A data de produção de efeitos do divórcio nas relações patrimoniais entre os cônjuges

Nos processos de divórcio e, de acordo com o artigo 1789.º n.º 1 do Código Civil, não obstante os efeitos do divórcio se produzirem a partir do trânsito em julgado da sentença que decrete a dissolução do casamento, a verdade é que, quanto às relações patrimoniais entre os cônjuges, os efeitos do divórcio retroagem à data da proposição da ação e já não a partir da data do trânsito em julgado da referida sentença.

Assim, para efeitos de cessação das relações patrimoniais entre os cônjuges decisiva é a data em que dá entrada, em juízo, a ação de divórcio.

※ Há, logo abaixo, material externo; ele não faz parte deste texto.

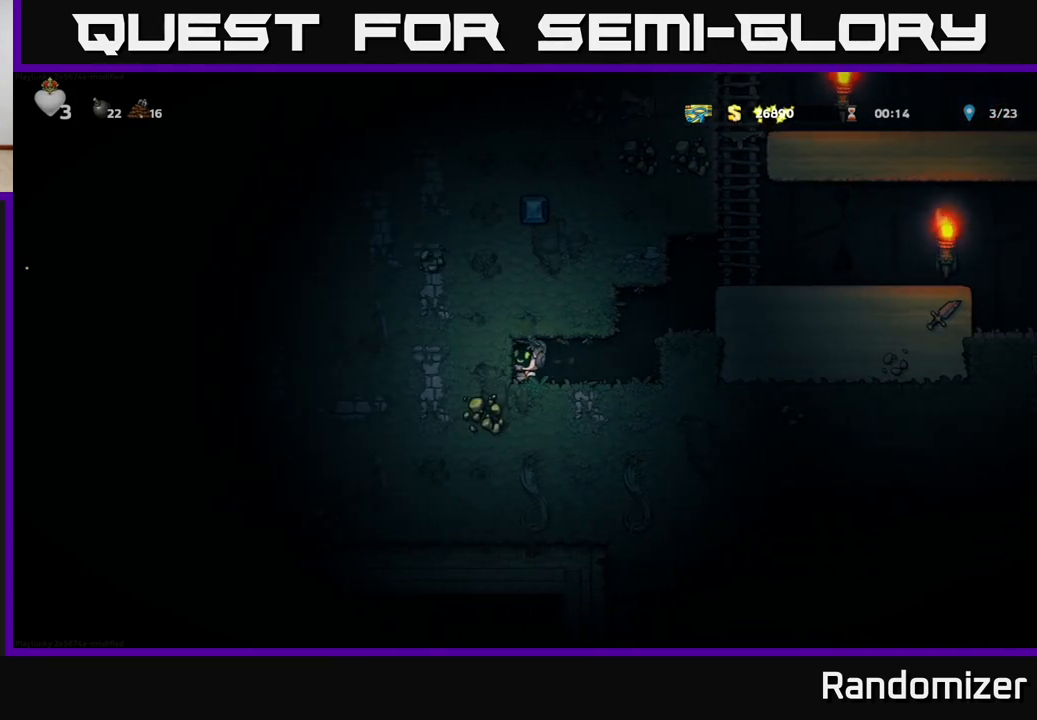
{"buttons": [], "left_stick": "left", "right_stick": "center", "events": [[250, "X", "down"], [450, "X", "up"]]}
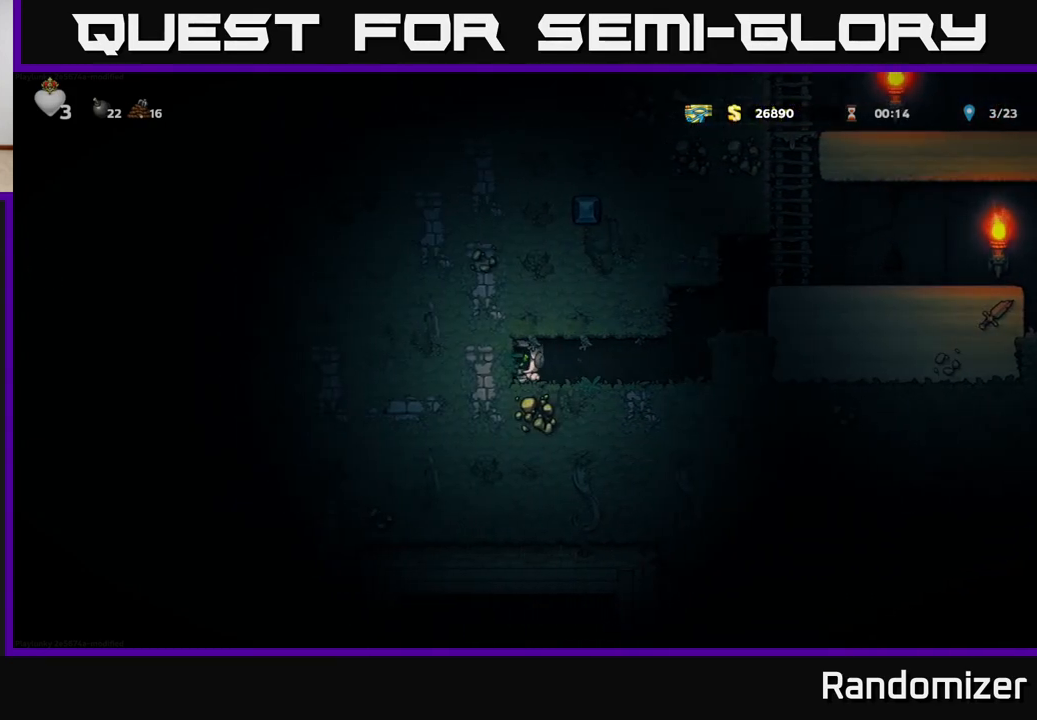
{"buttons": [], "left_stick": "left", "right_stick": "center", "events": [[217, "X", "down"], [417, "X", "up"]]}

Mais, se antes do divórcio, os cônjuges tiverem deixado de ter uma comunhão de vida, ocorrendo uma separação de facto e, desde que a mesma fique provada no processo de divórcio, qualquer um dos cônjuges pode pedir que os efeitos do divórcio retroajam, não à data da propositura da ação de divórcio, mas antes à data em que se tenha iniciado a separação de facto, ficando tal fixado na sentença que vier a decretar a dissolução do casamento por divórcio.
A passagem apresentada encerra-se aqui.